CONSIGNE 1
Reproduisez une partie de l'extrait sur le bruit dans le récit sans rien y changer : commencez aux mots « 2. Le bruit » et arrêtez-vous après « sonorité inédite surgit. ».
CONSIGNE 2
Dans l'extrait sur le bruit dans le récit, présentez sous forme de liste le paragraphe qui commence par « Le texte peine à désigner », en conservant ses faits principaux.

EXTRAIT
2. Le bruit incertain et chaotique
6Dès les premières pages du récit, tandis qu’Antoine et Séraphin se réchauffent près du feu dans le chalet, ils sont interpellés par des bruits. Ce sont d’abord les craquements de la toiture qui se font entendre puis une sonorité inédite surgit.
[…] à ce moment une nouvelle espèce de bruit venait de se faire entendre, et Antoine avait relevé la tête. Ce n’était plus le toit qui craquait ; c’était un bruit beaucoup plus sourd et qui venait du fond de l’espace. On aurait dit un roulement de tonnerre, qui avait été précédé d’un craquement sec ; et maintenant il continuait à rouler tout autour de vous dans le fond de l’air. (D, p. 954)
7Le texte peine à désigner la nature exacte de ce qui est perçu. Les approximations abondent, le phénomène n’est envisagé que par défaut, puis sur le mode hypothétique (« On aurait dit »). Le son [r], présent dans le mot « bruit », sature le passage grâce aux allitérations fricatives : les vibrantes couplées aux sifflantes confèrent à l’ensemble une atmosphère très angoissante. Mobile et incertain, le bruit est insaisissable, mais encercle étroitement les deux hommes. La légende explicite enfin ce qui est entendu : le Diable s’amuse aux palets sur les glaciers avec ses enfants, les jets de pierre provenant de leurs jeux maladroits. Les qualités du bruit en font un élément indifférencié et instable, laissant peu de place à la logique, impuissante à le classer au sein de catégories rationnelles. En ayant recours au surnaturel, l’écrivain se montre soucieux d’explorer le monde des possibles et de contourner les limites restreintes de l’entendement.

DONNÉES ENREGISTRÉES
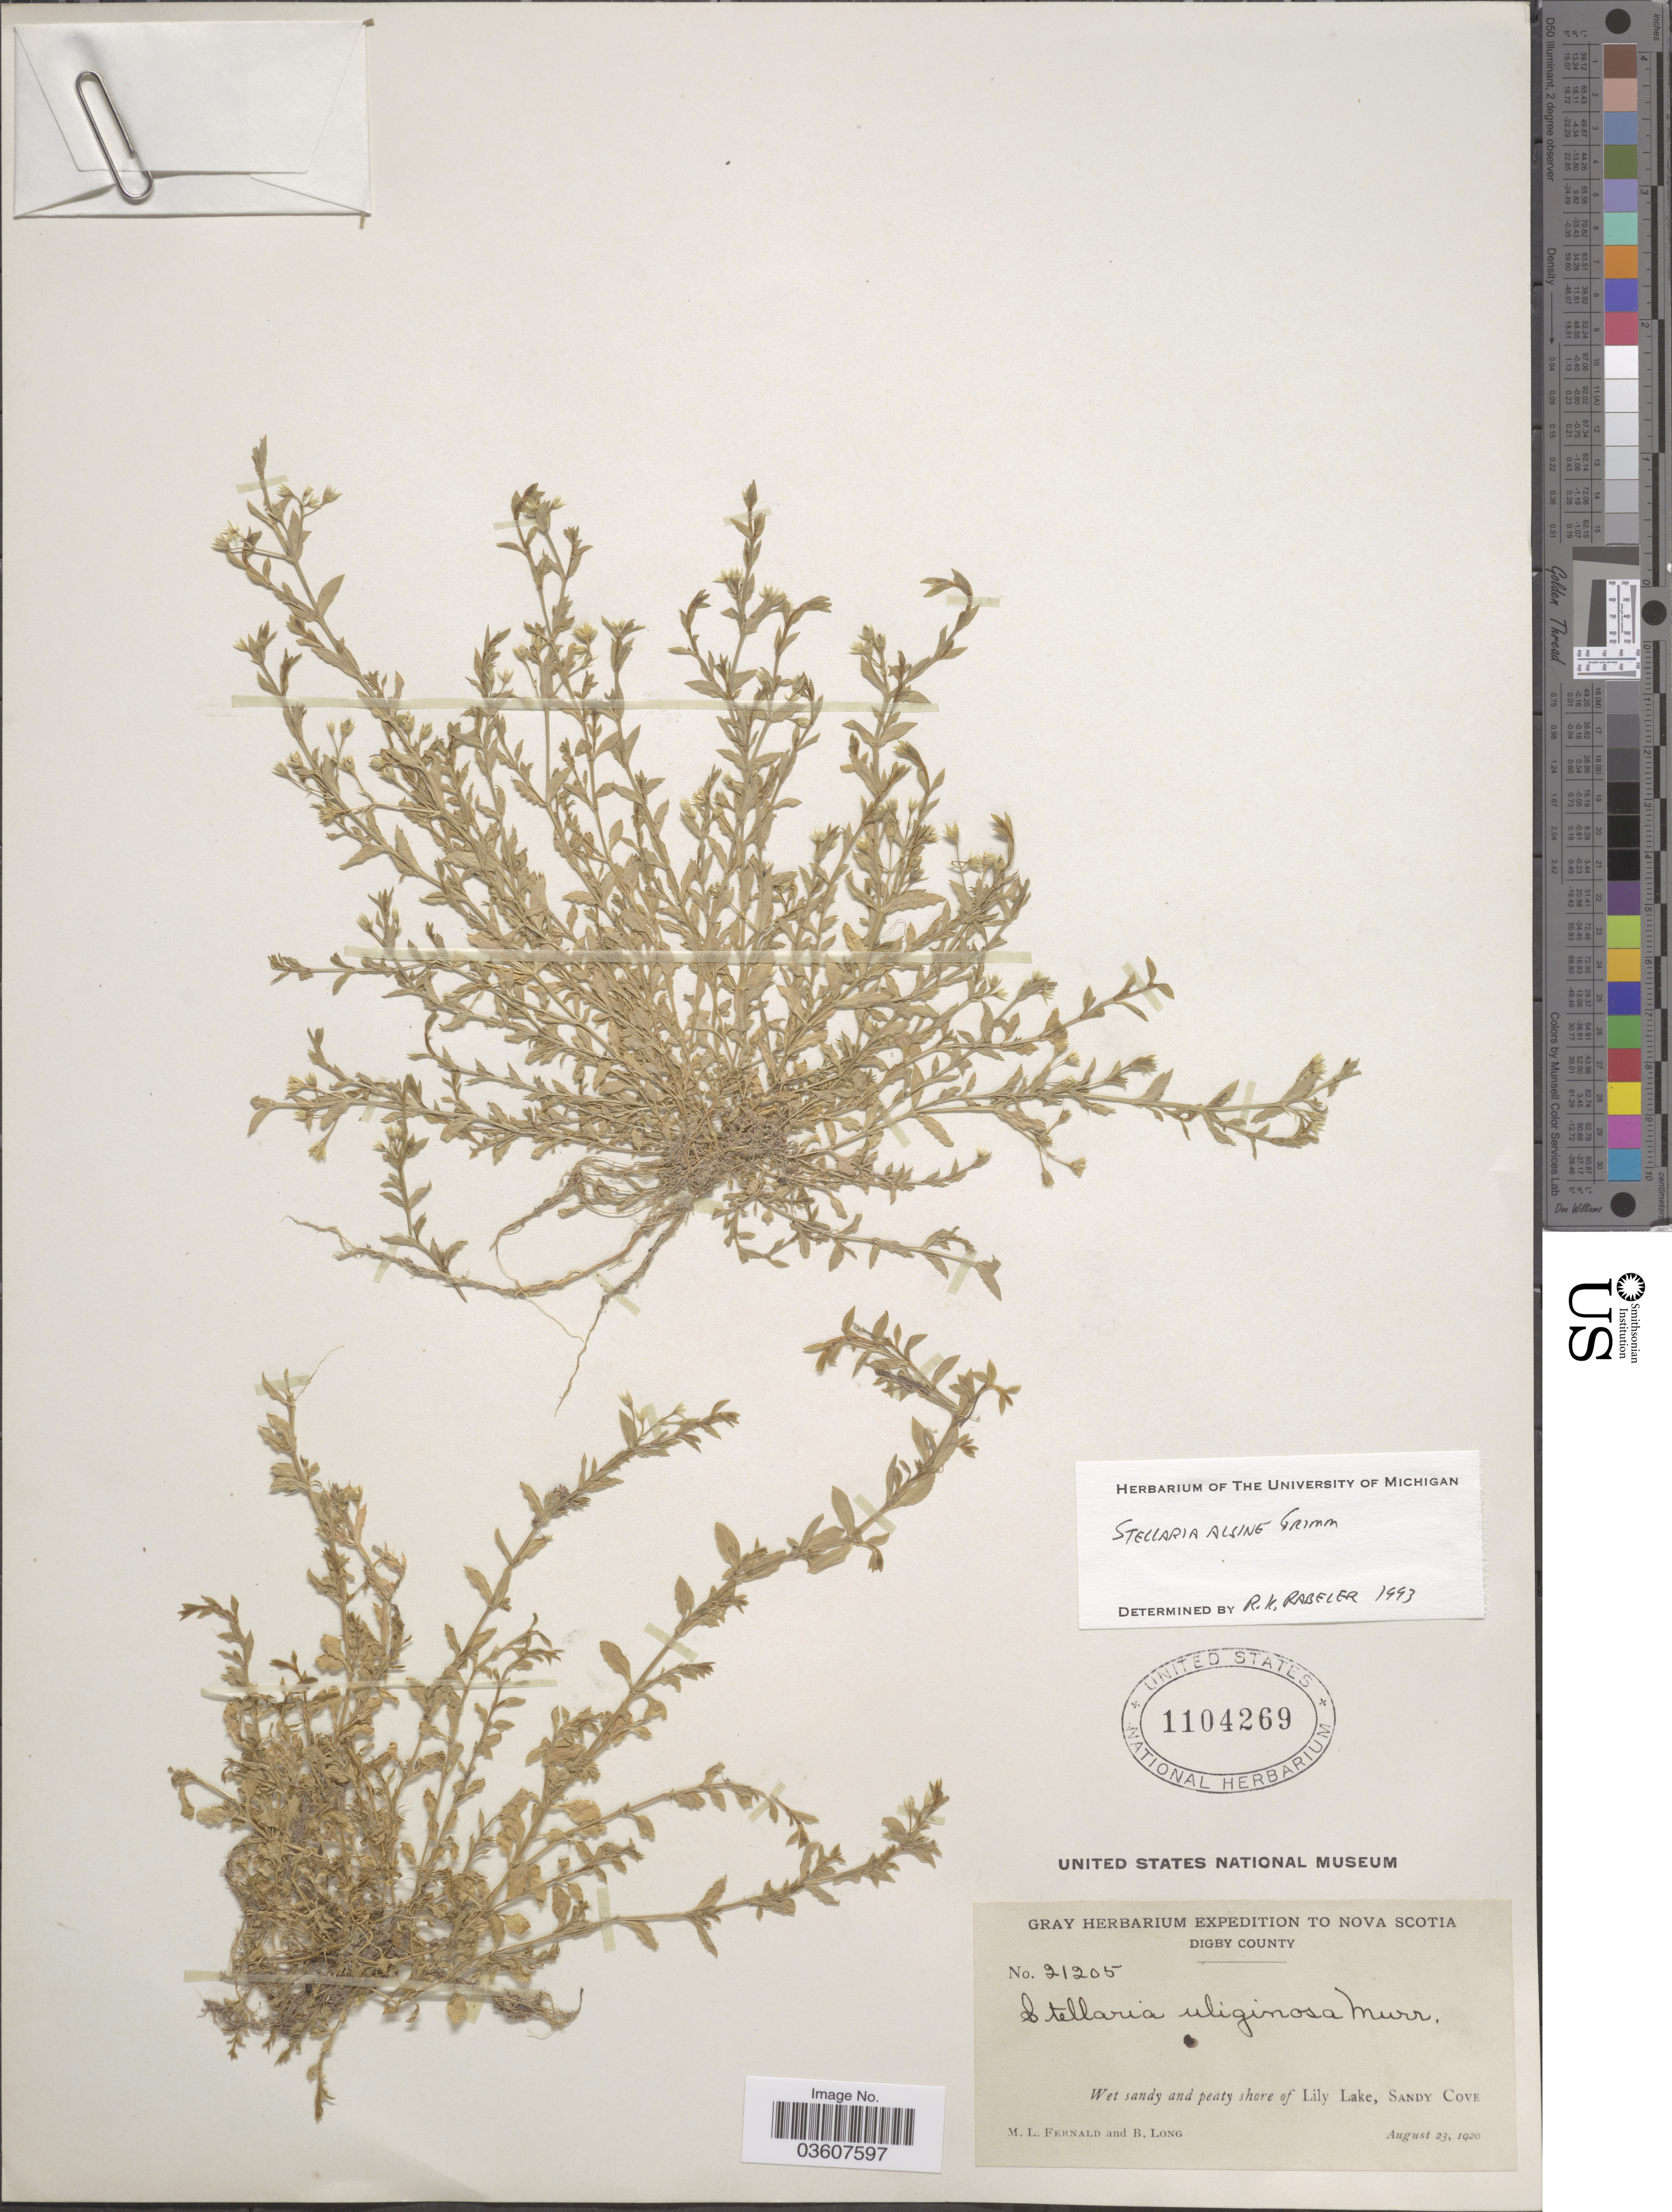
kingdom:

CORRIGÉ 1
2. Le bruit incertain et chaotique
6Dès les premières pages du récit, tandis qu’Antoine et Séraphin se réchauffent près du feu dans le chalet, ils sont interpellés par des bruits. Ce sont d’abord les craquements de la toiture qui se font entendre puis une sonorité inédite surgit.

CORRIGÉ 2
- Le texte a du mal à désigner précisément ce qui est perçu. Il multiplie les approximations et envisage le phénomène par défaut, puis sur le mode hypothétique (« On aurait dit »).
- Le son [r] du mot « bruit » sature le passage par des allitérations fricatives. Les vibrantes couplées aux sifflantes créent une atmosphère très angoissante.
- Mobile et incertain, le bruit est insaisissable, mais il encercle étroitement les deux hommes.
- La légende explique enfin ce qui est entendu : le Diable s'amuse aux palets sur les glaciers avec ses enfants, et les jets de pierre proviennent de leurs jeux maladroits.
- Indifférencié et instable, le bruit laisse peu de place à la logique, qui ne parvient pas à le classer dans des catégories rationnelles.
- En recourant au surnaturel, l'écrivain explore le monde des possibles et contourne les limites restreintes de l'entendement.